*Entries shown*
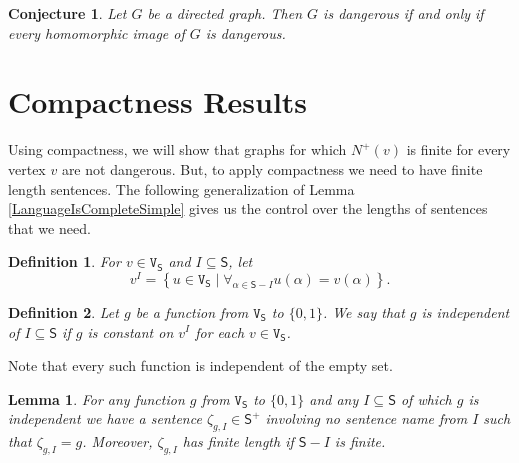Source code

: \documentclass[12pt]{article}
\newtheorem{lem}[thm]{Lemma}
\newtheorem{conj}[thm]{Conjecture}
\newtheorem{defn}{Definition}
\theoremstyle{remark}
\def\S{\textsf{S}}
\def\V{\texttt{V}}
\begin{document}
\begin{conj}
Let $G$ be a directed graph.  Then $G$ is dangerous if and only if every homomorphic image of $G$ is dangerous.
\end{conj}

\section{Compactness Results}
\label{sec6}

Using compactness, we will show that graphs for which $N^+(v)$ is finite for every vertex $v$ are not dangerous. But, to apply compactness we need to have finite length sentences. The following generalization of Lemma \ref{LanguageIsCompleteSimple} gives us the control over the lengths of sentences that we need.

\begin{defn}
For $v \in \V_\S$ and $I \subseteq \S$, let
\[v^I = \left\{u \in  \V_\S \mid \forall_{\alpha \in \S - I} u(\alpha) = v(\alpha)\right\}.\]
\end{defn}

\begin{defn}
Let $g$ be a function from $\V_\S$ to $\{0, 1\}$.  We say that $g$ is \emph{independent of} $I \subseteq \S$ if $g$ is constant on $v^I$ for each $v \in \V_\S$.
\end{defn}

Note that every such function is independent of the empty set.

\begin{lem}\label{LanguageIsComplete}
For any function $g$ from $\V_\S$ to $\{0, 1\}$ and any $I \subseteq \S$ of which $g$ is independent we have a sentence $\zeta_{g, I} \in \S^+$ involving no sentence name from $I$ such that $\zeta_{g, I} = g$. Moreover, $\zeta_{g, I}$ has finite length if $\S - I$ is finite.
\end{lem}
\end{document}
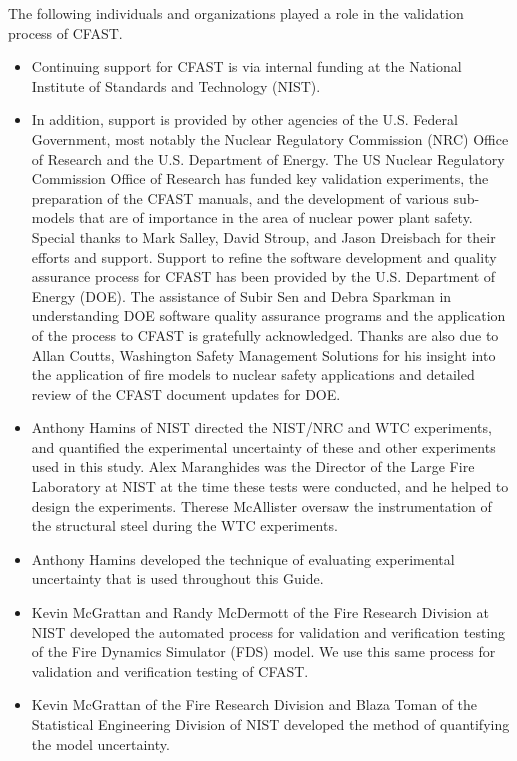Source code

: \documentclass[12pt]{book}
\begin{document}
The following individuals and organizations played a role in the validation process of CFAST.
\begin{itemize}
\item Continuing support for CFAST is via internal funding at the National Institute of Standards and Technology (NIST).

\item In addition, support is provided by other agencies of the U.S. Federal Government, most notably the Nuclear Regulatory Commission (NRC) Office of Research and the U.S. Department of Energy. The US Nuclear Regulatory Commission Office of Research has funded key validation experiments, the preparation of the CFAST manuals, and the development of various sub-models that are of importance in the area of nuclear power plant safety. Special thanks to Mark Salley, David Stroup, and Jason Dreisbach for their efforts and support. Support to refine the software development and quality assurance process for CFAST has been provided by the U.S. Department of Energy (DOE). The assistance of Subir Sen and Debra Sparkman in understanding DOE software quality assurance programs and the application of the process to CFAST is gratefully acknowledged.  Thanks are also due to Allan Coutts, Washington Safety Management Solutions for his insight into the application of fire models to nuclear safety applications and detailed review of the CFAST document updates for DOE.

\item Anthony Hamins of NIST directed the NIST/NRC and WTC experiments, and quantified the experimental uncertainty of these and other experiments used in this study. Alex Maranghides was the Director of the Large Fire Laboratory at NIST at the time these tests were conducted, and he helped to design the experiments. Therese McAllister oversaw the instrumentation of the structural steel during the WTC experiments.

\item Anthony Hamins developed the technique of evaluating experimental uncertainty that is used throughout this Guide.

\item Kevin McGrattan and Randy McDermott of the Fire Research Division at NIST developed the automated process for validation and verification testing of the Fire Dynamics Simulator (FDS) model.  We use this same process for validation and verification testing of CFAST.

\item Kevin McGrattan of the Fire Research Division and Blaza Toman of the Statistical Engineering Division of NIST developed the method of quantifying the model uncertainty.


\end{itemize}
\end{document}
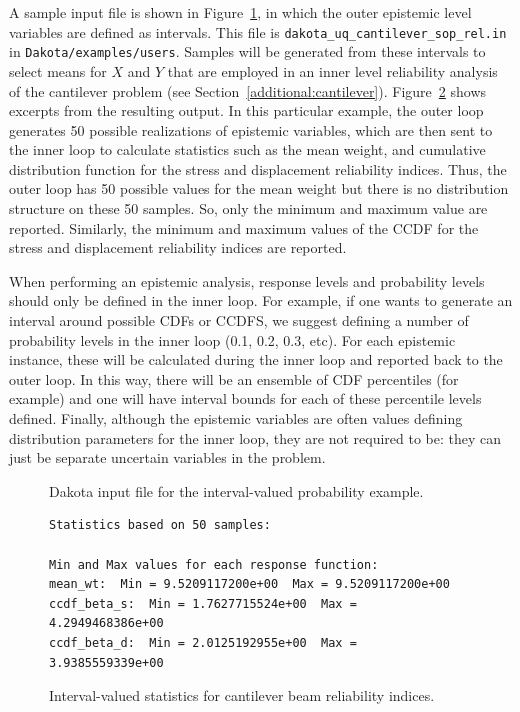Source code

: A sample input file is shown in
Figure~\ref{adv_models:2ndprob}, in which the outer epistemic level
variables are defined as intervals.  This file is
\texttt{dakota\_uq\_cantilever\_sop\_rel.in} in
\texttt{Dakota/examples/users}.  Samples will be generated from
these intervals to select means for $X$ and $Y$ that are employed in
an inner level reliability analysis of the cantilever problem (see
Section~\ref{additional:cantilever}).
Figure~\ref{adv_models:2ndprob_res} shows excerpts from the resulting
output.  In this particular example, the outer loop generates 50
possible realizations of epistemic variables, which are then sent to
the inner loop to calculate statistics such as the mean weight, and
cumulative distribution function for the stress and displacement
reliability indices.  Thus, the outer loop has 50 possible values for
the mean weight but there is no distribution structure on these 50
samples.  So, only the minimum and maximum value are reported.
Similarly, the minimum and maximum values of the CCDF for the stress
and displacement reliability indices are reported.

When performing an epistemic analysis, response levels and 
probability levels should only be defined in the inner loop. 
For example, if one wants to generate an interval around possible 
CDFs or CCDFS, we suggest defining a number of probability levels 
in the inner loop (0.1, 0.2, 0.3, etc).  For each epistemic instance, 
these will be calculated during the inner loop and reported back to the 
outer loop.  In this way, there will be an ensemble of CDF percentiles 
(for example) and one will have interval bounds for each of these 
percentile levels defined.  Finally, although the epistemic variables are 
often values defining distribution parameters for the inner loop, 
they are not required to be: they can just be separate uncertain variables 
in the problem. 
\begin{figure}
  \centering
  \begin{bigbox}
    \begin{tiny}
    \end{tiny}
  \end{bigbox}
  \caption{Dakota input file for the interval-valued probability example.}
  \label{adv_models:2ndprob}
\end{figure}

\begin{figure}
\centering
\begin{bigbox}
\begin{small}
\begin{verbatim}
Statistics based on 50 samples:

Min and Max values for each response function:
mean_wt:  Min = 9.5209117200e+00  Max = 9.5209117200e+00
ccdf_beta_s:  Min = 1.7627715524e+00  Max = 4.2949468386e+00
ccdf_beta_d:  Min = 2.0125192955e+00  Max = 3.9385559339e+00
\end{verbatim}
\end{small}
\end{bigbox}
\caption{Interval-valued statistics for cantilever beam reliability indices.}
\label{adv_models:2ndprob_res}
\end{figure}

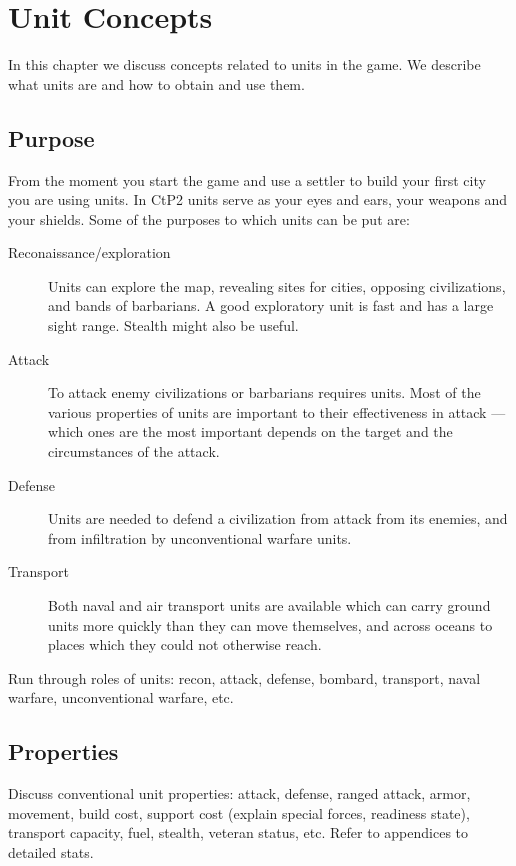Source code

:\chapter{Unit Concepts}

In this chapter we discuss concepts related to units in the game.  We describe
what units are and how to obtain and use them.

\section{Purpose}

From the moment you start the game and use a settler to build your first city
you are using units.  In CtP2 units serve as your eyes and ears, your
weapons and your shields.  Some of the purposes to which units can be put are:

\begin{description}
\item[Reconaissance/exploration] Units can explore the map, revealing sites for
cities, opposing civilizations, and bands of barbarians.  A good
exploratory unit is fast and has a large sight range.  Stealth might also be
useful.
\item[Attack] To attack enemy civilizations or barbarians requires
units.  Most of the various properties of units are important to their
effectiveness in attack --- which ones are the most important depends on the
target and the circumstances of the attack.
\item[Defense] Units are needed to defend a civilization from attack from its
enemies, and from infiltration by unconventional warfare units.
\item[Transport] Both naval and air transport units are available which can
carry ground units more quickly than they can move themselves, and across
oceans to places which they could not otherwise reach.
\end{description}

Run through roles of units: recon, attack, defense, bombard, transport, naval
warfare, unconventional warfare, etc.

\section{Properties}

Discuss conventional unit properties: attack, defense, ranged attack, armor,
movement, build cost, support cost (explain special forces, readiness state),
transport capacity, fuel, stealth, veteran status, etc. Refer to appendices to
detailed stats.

*What you have to do*
Copy nothing but the lines above that run from the one with "Max = 3.9385559339e+00" to the one with "revealing sites for", ends included; pictures stay out.

*Output*
ccdf_beta_d:  Min = 2.0125192955e+00  Max = 3.9385559339e+00
\end{verbatim}
\end{small}
\end{bigbox}
\caption{Interval-valued statistics for cantilever beam reliability indices.}
\label{adv_models:2ndprob_res}
\end{figure}

Source code

:\chapter{Unit Concepts}

In this chapter we discuss concepts related to units in the game.  We describe
what units are and how to obtain and use them.

\section{Purpose}

From the moment you start the game and use a settler to build your first city
you are using units.  In CtP2 units serve as your eyes and ears, your
weapons and your shields.  Some of the purposes to which units can be put are:

\begin{description}
\item[Reconaissance/exploration] Units can explore the map, revealing sites for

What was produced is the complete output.